Extracted records START
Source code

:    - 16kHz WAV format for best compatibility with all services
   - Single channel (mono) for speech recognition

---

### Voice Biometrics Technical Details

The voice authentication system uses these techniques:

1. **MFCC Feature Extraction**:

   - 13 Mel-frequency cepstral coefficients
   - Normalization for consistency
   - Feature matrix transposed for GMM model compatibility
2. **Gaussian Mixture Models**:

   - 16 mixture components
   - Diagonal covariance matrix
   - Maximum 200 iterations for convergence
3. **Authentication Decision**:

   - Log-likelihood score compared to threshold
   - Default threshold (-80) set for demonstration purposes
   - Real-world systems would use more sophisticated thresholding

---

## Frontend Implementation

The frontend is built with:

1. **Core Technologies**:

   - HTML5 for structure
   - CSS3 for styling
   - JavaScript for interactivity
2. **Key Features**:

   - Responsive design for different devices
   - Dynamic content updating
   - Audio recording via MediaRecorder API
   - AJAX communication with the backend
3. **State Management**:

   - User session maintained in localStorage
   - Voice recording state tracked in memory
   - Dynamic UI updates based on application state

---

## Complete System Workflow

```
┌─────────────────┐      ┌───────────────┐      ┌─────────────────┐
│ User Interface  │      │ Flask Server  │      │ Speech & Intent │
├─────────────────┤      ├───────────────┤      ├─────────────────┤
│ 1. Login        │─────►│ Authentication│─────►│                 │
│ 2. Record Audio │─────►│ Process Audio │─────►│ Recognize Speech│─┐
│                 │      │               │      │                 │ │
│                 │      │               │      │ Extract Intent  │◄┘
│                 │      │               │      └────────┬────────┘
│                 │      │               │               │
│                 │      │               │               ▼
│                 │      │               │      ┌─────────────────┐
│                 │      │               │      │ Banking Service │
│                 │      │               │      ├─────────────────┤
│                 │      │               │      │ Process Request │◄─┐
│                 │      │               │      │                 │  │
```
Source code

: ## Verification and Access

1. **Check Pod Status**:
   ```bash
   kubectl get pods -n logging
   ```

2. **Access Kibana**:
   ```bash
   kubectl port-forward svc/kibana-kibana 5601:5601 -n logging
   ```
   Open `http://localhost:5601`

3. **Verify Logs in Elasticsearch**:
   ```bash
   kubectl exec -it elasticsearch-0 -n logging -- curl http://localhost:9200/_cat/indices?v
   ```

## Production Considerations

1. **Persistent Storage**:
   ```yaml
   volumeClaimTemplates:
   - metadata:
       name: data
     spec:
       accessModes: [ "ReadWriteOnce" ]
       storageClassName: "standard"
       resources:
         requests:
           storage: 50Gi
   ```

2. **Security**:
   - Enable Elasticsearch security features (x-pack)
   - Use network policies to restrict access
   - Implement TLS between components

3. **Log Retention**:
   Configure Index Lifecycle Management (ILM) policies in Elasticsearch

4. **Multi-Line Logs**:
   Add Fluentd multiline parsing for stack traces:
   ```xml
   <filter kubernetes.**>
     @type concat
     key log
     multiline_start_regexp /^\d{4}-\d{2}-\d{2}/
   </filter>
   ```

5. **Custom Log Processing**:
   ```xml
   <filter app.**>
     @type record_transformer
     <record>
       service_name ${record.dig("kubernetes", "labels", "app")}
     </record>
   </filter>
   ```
Extracted records END
-- Instructions to follow --
Lines containing the string "kubernetes" above: how many are there? Answer with the number only.

-- Response for this exercise --
2